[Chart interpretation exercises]

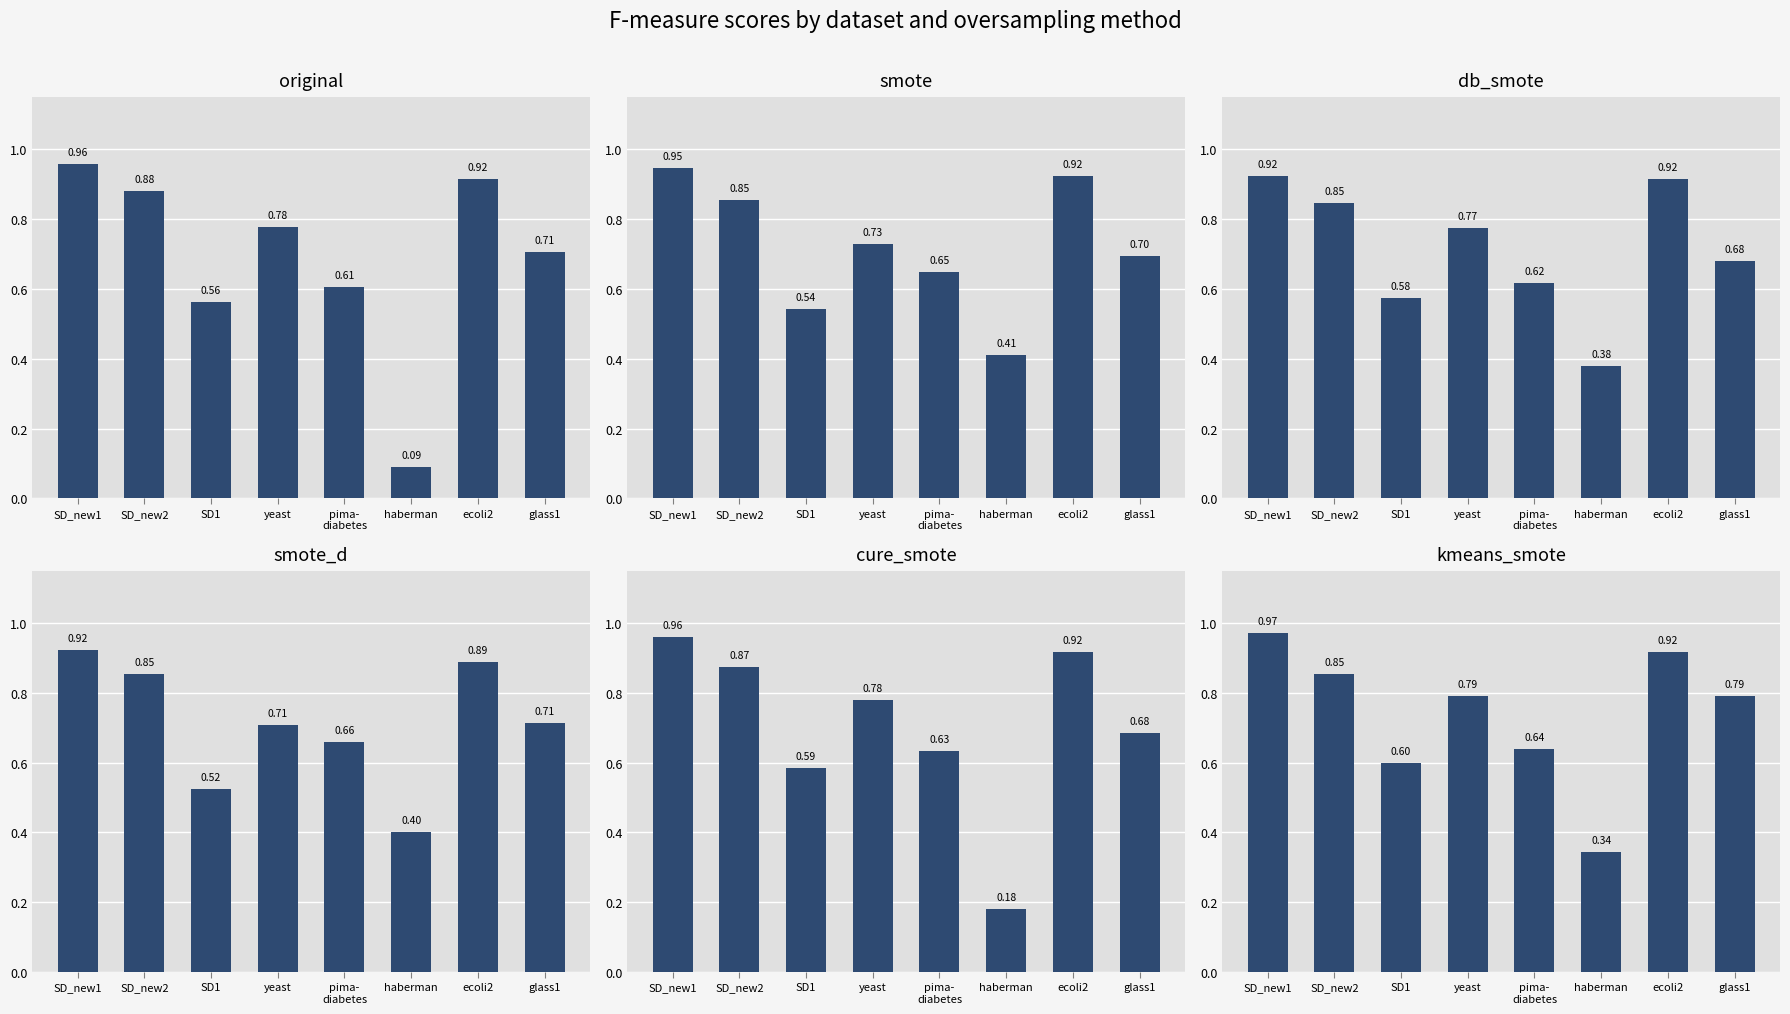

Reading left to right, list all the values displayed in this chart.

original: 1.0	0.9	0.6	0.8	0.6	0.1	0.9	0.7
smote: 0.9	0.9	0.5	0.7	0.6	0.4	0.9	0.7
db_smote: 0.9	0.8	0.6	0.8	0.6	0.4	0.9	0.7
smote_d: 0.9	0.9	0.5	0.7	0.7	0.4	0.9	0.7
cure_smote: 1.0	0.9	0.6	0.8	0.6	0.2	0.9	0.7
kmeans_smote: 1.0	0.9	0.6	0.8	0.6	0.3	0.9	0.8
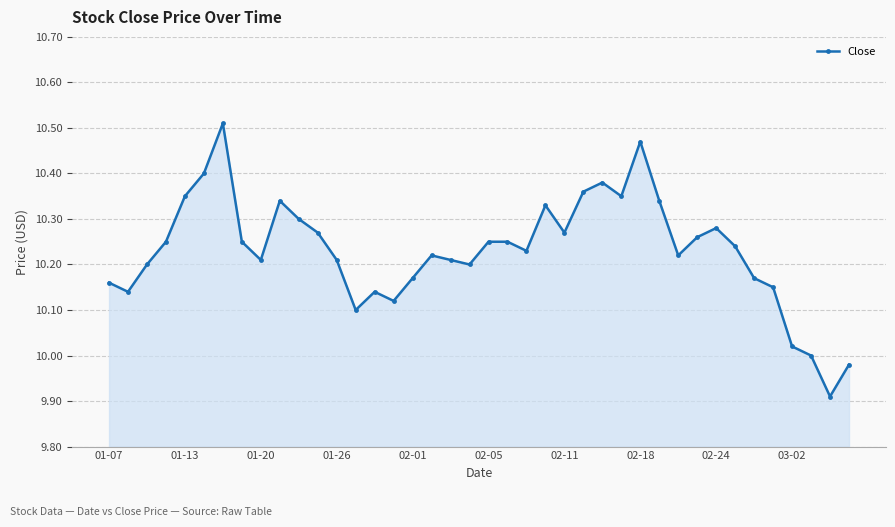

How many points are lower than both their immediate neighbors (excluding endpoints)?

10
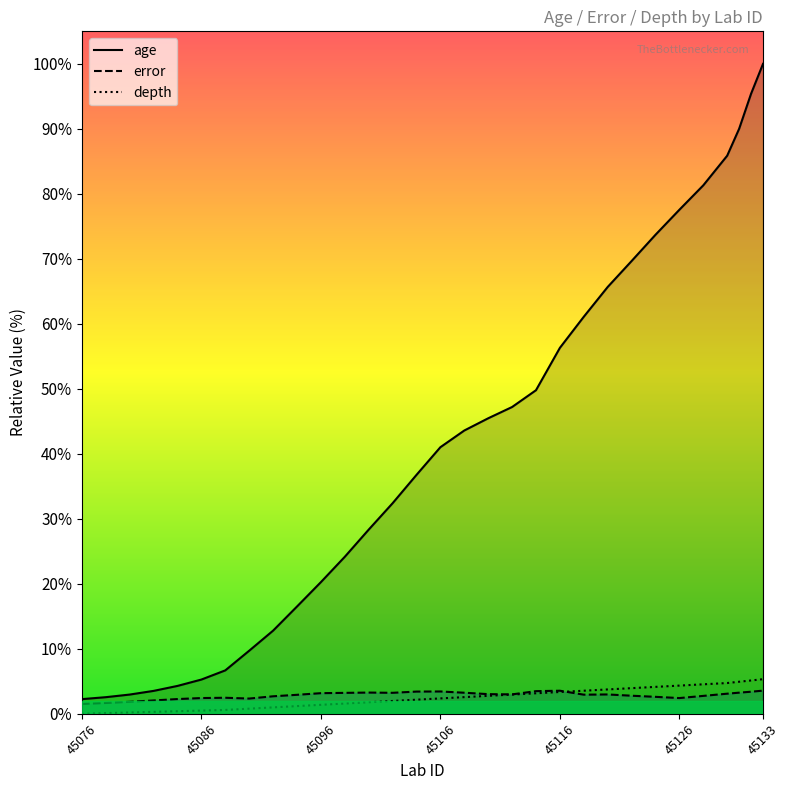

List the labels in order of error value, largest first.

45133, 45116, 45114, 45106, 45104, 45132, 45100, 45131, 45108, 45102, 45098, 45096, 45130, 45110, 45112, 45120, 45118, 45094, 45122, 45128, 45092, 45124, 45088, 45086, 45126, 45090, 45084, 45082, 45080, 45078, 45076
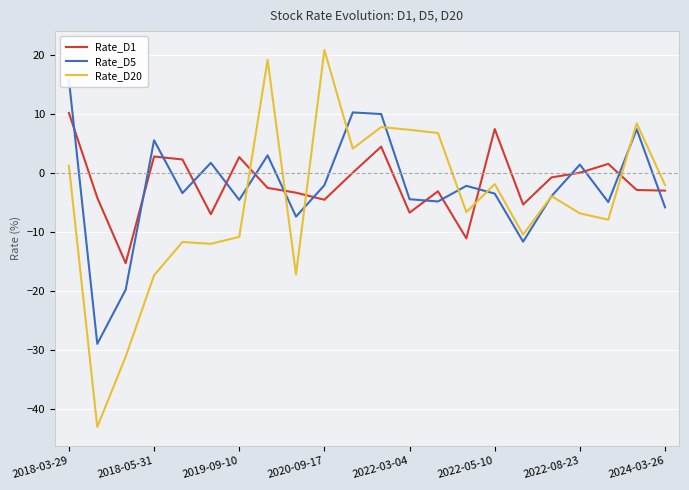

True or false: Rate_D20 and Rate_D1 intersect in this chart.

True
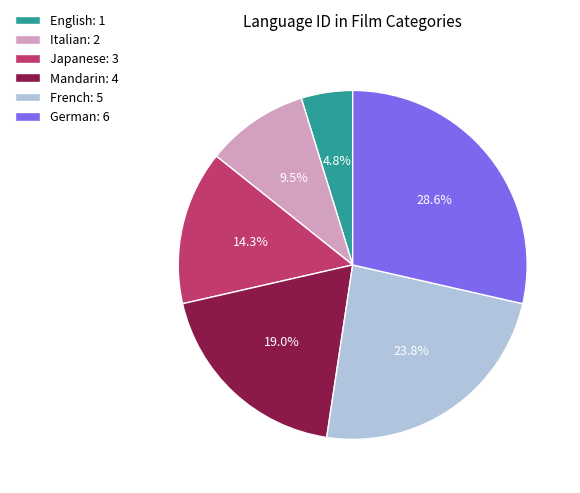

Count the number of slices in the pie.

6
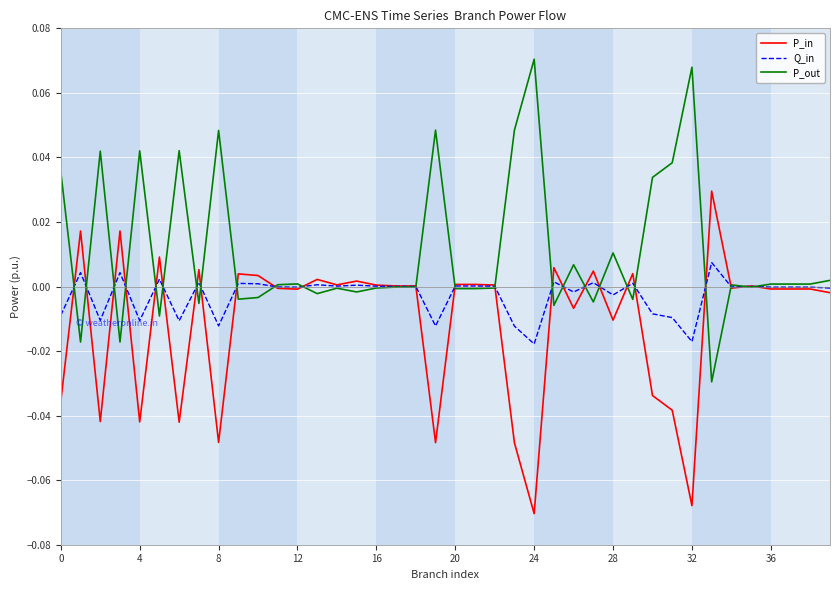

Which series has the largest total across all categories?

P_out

**Action item:** Reproduce all of the data above word for word, omitting the pictures.

**Output of the task:**
Reading left to right, list all the values displayed in this chart.

original: 1.0	0.9	0.6	0.8	0.6	0.1	0.9	0.7
smote: 0.9	0.9	0.5	0.7	0.6	0.4	0.9	0.7
db_smote: 0.9	0.8	0.6	0.8	0.6	0.4	0.9	0.7
smote_d: 0.9	0.9	0.5	0.7	0.7	0.4	0.9	0.7
cure_smote: 1.0	0.9	0.6	0.8	0.6	0.2	0.9	0.7
kmeans_smote: 1.0	0.9	0.6	0.8	0.6	0.3	0.9	0.8

How many points are lower than both their immediate neighbors (excluding endpoints)?

10

List the labels in order of error value, largest first.

45133, 45116, 45114, 45106, 45104, 45132, 45100, 45131, 45108, 45102, 45098, 45096, 45130, 45110, 45112, 45120, 45118, 45094, 45122, 45128, 45092, 45124, 45088, 45086, 45126, 45090, 45084, 45082, 45080, 45078, 45076

True or false: Rate_D20 and Rate_D1 intersect in this chart.

True

Count the number of slices in the pie.

6

Which series has the largest total across all categories?

P_out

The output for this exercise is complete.